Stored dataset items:
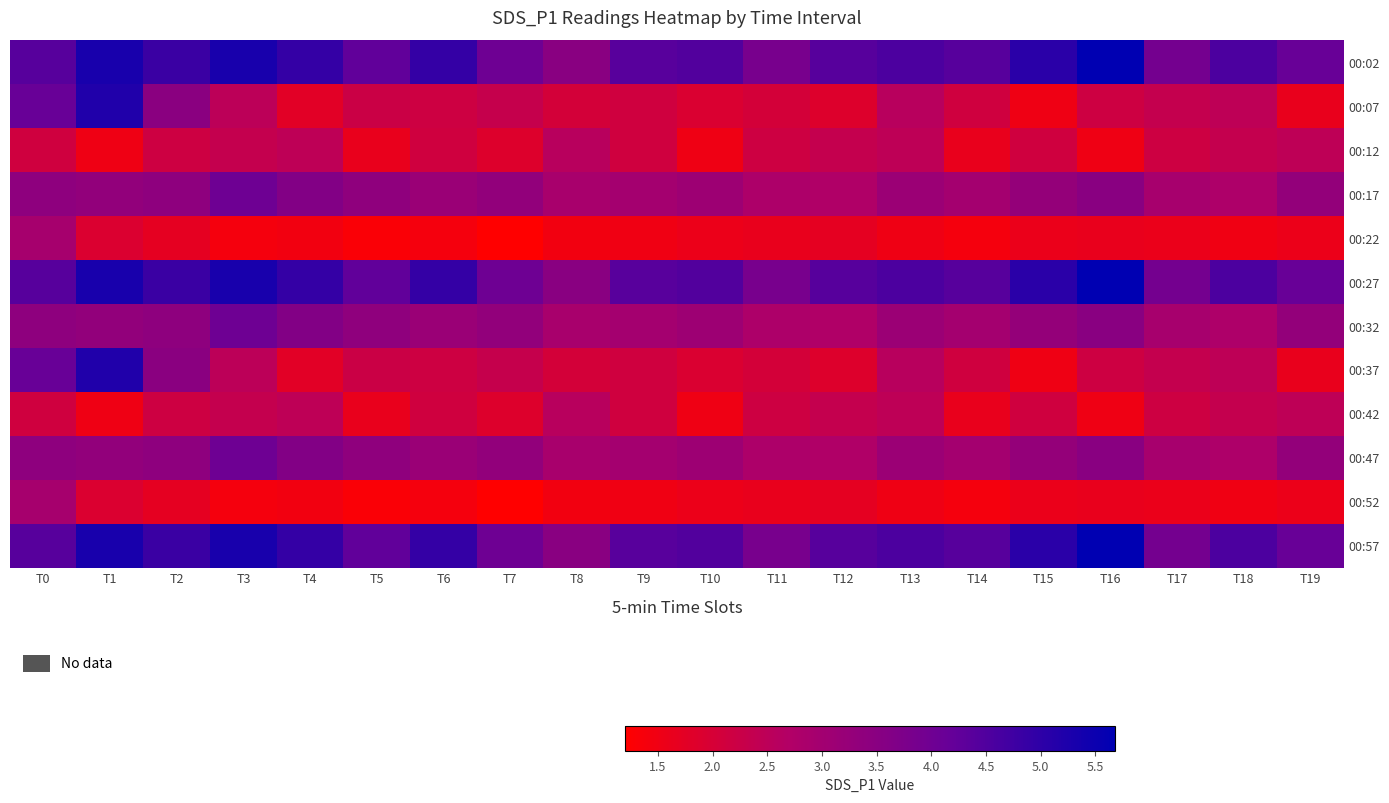

Reading left to right, extract all data points from this chart.

00:02: T0=4.4	T1=5.3	T2=4.8	T3=5.3	T4=4.9	T5=4.2	T6=4.9	T7=4.0	T8=3.5	T9=4.4	T10=4.5	T11=3.8	T12=4.4	T13=4.5	T14=4.4	T15=5.0	T16=5.7	T17=3.9	T18=4.5	T19=4.1
00:07: T0=4.1	T1=5.2	T2=3.5	T3=2.5	T4=1.8	T5=2.2	T6=2.2	T7=2.3	T8=2.0	T9=2.1	T10=1.9	T11=2.0	T12=1.9	T13=2.6	T14=2.1	T15=1.5	T16=2.2	T17=2.4	T18=2.5	T19=1.6
00:12: T0=2.1	T1=1.5	T2=2.2	T3=2.4	T4=2.5	T5=1.6	T6=2.1	T7=1.9	T8=2.6	T9=2.1	T10=1.5	T11=2.2	T12=2.4	T13=2.5	T14=1.6	T15=2.1	T16=1.5	T17=2.2	T18=2.4	T19=2.5
00:17: T0=3.4	T1=3.3	T2=3.4	T3=4.0	T4=3.6	T5=3.4	T6=3.2	T7=3.3	T8=2.9	T9=3.0	T10=3.1	T11=2.8	T12=2.7	T13=3.1	T14=3.0	T15=3.3	T16=3.5	T17=2.9	T18=2.8	T19=3.3
00:22: T0=2.9	T1=1.9	T2=1.7	T3=1.4	T4=1.4	T5=1.3	T6=1.4	T7=1.2	T8=1.4	T9=1.5	T10=1.6	T11=1.6	T12=1.7	T13=1.5	T14=1.4	T15=1.6	T16=1.6	T17=1.6	T18=1.5	T19=1.6
00:27: T0=4.4	T1=5.3	T2=4.8	T3=5.3	T4=4.9	T5=4.2	T6=4.9	T7=4.0	T8=3.5	T9=4.4	T10=4.5	T11=3.8	T12=4.4	T13=4.5	T14=4.4	T15=5.0	T16=5.7	T17=3.9	T18=4.5	T19=4.1
00:32: T0=3.4	T1=3.3	T2=3.4	T3=4.0	T4=3.6	T5=3.4	T6=3.2	T7=3.3	T8=2.9	T9=3.0	T10=3.1	T11=2.8	T12=2.7	T13=3.1	T14=3.0	T15=3.3	T16=3.5	T17=2.9	T18=2.8	T19=3.3
00:37: T0=4.1	T1=5.2	T2=3.5	T3=2.5	T4=1.8	T5=2.2	T6=2.2	T7=2.3	T8=2.0	T9=2.1	T10=1.9	T11=2.0	T12=1.9	T13=2.6	T14=2.1	T15=1.5	T16=2.2	T17=2.4	T18=2.5	T19=1.6
00:42: T0=2.1	T1=1.5	T2=2.2	T3=2.4	T4=2.5	T5=1.6	T6=2.1	T7=1.9	T8=2.6	T9=2.1	T10=1.5	T11=2.2	T12=2.4	T13=2.5	T14=1.6	T15=2.1	T16=1.5	T17=2.2	T18=2.4	T19=2.5
00:47: T0=3.4	T1=3.3	T2=3.4	T3=4.0	T4=3.6	T5=3.4	T6=3.2	T7=3.3	T8=2.9	T9=3.0	T10=3.1	T11=2.8	T12=2.7	T13=3.1	T14=3.0	T15=3.3	T16=3.5	T17=2.9	T18=2.8	T19=3.3
00:52: T0=2.9	T1=1.9	T2=1.7	T3=1.4	T4=1.4	T5=1.3	T6=1.4	T7=1.2	T8=1.4	T9=1.5	T10=1.6	T11=1.6	T12=1.7	T13=1.5	T14=1.4	T15=1.6	T16=1.6	T17=1.6	T18=1.5	T19=1.6
00:57: T0=4.4	T1=5.3	T2=4.8	T3=5.3	T4=4.9	T5=4.2	T6=4.9	T7=4.0	T8=3.5	T9=4.4	T10=4.5	T11=3.8	T12=4.4	T13=4.5	T14=4.4	T15=5.0	T16=5.7	T17=3.9	T18=4.5	T19=4.1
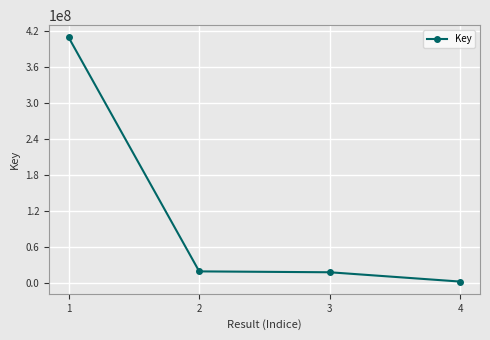

What is the maximum value shown in the chart?

408889795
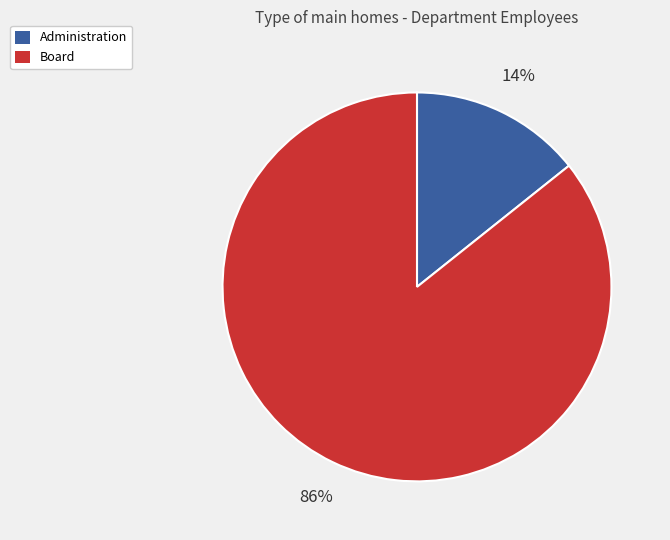

Rank the categories by value from lowest to highest.

Administration, Board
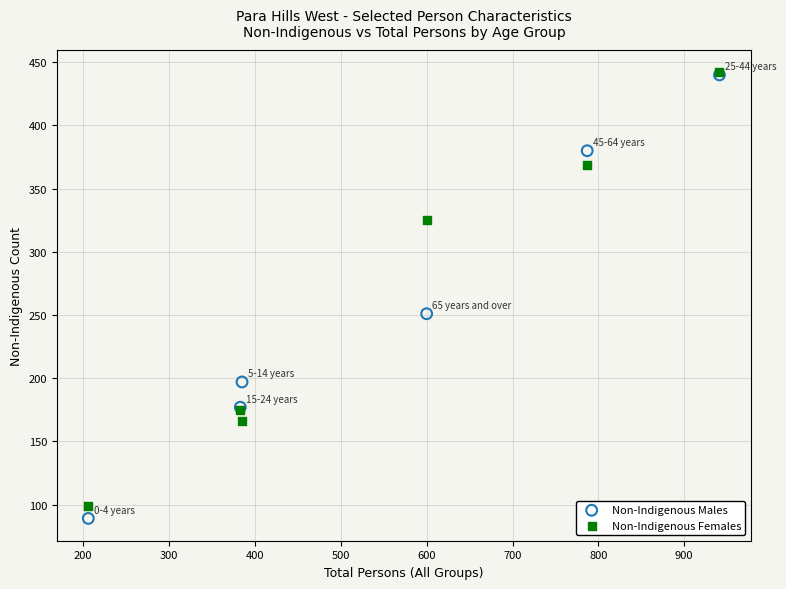

In the Non-Indigenous Females series, what Y value is closest to 270?

325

- Work instruction
Put the lines from the one containing "In the Non-Indigenous" through the end of the items into a Markdown table with the columns Row and Line. Skip blank lines and number each row.

- Reply to the exercise
| Row | Line |
|---|---|
| 1 | In the Non-Indigenous Females series, what Y value is closest to 270? |
| 2 | 325 |